Regarding onshoring, Seidl reported that “[i]n line with our view, NS anticipates tailwinds to long-term volumes from nearshoring activity (see our recent Ahead of The Curve report for a detailed discussion). The shift to just-in-case inventory management has begun supporting manufacturing facilities in North America with NS emphasizing that nine out of the top 10 states for ease of doing business fall in their network. Per management, 125 new industries and expansions are presently starting up potentially involving $3 billion in expenditures, 3,500 jobs and tens of thousands of rail shipments. Management confirmed that this activity comprises largely advanced manufacturing including EV batteries and renewable energy production. …
Seidl reported that NS “continues to lean into intermodal as its largest growth driver over the next several years (2x GDP), though mix shift should negatively affect margin. Management emphasized that e-commerce is 4x more intermodal intensive than storefront retail, positioning the segment for growth in the future. Hub Group and J.B. Hunt continue to serve NS as intermodal partners and are poised for growth as ‘flexible freight’ chooses rail for a cheaper and cleaner alternative; we see the largest challenge to win the flexible freight being poor rail service over the past two years, which is finally showing real signs of improvement. NS currently has 54 intermodal terminals and serves over 50 ports; we estimate that approximately 10% of the freight that shifted from West to East over the past two years will stay, according to our analysis for our Ahead of the Curve report.”
“We agree with the strategy to invest in resiliency and service to drive growth and believe CEO Alan Shaw has a real opportunity to drive culture change that benefits NS investors over time,” SFG Analyst Bascome Majors wrote in a report. “That said, we still see cyclical risk to earnings and shares into first-half 2023 and remain on the sidelines looking for better long-term entry points.”

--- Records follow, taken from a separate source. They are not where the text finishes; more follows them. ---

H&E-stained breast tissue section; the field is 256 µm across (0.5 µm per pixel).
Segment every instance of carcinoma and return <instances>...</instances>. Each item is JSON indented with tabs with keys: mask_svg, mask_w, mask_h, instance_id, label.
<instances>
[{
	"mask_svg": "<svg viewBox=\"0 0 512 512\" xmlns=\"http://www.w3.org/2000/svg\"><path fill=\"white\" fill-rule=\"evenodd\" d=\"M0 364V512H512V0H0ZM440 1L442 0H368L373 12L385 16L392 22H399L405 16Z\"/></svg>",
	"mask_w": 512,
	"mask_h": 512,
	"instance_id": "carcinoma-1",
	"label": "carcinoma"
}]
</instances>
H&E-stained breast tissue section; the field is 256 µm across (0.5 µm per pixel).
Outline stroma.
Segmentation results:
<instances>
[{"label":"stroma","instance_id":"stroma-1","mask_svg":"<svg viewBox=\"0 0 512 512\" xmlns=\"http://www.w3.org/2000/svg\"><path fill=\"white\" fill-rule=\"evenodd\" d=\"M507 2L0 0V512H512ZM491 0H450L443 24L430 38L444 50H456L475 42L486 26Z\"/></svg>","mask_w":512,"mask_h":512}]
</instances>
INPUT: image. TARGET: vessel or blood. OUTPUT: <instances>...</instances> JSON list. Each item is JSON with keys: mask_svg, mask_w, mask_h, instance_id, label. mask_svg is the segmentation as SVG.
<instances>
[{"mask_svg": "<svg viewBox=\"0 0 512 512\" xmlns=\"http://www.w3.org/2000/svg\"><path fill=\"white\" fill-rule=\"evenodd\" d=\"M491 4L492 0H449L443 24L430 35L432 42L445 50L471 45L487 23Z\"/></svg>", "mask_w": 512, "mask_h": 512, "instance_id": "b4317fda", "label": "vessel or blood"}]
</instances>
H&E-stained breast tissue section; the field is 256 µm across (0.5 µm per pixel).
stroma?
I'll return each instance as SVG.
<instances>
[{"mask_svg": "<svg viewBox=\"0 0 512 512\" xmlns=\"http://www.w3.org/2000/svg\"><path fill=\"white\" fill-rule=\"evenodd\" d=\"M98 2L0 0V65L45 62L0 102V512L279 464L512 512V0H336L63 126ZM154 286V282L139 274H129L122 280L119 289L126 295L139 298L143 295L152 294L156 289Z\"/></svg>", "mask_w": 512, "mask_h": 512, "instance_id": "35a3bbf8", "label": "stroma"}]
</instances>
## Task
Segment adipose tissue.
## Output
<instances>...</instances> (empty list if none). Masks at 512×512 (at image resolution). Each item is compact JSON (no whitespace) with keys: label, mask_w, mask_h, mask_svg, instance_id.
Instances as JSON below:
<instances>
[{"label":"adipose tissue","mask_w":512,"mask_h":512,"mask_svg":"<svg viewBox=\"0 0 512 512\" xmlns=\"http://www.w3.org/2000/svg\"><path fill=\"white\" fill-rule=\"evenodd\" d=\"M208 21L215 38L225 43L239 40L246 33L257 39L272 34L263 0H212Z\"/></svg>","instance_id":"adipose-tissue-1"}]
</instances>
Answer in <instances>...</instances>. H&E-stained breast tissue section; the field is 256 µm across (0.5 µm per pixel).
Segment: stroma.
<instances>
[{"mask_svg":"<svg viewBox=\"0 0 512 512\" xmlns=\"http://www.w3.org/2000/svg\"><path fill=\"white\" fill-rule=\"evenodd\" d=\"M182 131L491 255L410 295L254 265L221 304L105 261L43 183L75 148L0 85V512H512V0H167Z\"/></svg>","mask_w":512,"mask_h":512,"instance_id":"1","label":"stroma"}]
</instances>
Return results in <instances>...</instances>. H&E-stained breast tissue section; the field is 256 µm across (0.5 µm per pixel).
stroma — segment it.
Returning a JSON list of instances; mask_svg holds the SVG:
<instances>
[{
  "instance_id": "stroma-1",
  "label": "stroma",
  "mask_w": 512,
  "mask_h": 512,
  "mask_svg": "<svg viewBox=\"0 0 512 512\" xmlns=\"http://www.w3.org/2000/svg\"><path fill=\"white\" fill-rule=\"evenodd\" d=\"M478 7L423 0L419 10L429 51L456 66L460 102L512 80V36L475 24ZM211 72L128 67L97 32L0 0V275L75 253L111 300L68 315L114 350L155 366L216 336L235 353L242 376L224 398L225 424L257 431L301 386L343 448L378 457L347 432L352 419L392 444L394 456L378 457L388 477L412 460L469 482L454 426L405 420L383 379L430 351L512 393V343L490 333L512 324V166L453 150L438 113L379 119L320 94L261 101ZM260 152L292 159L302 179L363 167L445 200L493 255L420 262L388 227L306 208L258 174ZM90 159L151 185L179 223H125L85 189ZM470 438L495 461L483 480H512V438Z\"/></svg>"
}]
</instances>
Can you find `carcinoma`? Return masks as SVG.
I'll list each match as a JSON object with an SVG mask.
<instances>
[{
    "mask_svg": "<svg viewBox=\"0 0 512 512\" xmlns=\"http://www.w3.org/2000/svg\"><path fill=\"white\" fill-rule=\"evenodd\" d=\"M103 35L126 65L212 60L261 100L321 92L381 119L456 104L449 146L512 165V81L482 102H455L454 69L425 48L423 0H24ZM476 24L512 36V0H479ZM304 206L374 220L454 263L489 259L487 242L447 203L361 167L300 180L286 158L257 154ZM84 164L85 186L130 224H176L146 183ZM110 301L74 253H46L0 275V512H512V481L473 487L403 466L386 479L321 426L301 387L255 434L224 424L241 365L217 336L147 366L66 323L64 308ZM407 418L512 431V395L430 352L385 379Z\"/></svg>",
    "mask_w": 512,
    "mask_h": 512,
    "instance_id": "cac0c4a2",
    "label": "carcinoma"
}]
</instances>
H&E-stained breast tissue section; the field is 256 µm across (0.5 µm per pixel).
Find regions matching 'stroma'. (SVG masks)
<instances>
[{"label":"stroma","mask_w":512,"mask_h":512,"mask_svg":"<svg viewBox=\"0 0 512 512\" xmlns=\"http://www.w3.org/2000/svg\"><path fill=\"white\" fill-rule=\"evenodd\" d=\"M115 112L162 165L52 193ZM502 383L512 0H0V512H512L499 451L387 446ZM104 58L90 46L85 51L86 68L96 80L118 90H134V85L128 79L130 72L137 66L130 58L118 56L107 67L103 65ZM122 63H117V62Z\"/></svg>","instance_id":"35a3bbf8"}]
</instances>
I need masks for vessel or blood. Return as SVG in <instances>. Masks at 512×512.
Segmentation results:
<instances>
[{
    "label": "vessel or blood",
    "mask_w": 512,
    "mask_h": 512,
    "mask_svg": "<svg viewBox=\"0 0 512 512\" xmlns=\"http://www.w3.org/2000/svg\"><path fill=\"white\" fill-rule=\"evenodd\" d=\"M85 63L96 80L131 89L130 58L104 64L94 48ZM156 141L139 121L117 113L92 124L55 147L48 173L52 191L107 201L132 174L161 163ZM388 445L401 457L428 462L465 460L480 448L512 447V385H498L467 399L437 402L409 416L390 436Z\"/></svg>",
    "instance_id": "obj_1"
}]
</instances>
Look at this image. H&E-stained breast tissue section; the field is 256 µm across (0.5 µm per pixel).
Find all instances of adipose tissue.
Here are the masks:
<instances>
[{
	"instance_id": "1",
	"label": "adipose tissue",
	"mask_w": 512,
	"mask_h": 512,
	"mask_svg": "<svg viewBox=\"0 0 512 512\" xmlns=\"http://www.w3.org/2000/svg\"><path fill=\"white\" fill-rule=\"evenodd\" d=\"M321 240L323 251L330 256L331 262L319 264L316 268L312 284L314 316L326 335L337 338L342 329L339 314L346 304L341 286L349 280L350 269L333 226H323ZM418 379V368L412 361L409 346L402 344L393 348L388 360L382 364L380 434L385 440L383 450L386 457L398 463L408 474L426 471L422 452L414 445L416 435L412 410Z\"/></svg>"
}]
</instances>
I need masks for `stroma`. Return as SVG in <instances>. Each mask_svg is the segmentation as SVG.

According to Majors, “We firmly agree with the themes of service improvement, network resiliency and customer-centrism as the rational path forward for Class I railroads from here, despite the near-term operating cost of building that resiliency by continuing to invest in headcount. From several sidebar conversations, we also got the sense that culture change at NS under Mr. Shaw is real and could drive a more customer-oriented growth mindset grounded in collaborative tension between sales/marketing and operations. That said, we also expect investors to adopt ‘show me’ skepticism toward ‘pivot to growth’ strategies from NS and other Class I rails near-term, given a very short list of industry successes in this department and cyclical headwinds beyond management control (downside volume/revenue risk into continued service investment during first-half 2023). Net-net, we see a path to long-term value at NS, but remain on the sidelines as cyclical risks to earnings and sentiment play out nearer-term. …”
According to Majors, “The more detailed long-term financial buildup … arrive at a tops-down management plan to grow revenues mid-single digits annually over time, operating income in the upper single digits (accretive incremental margin, but not quantified), and EPS up low double digits, eventually reaching an ROIC in the mid-teens by 2027.”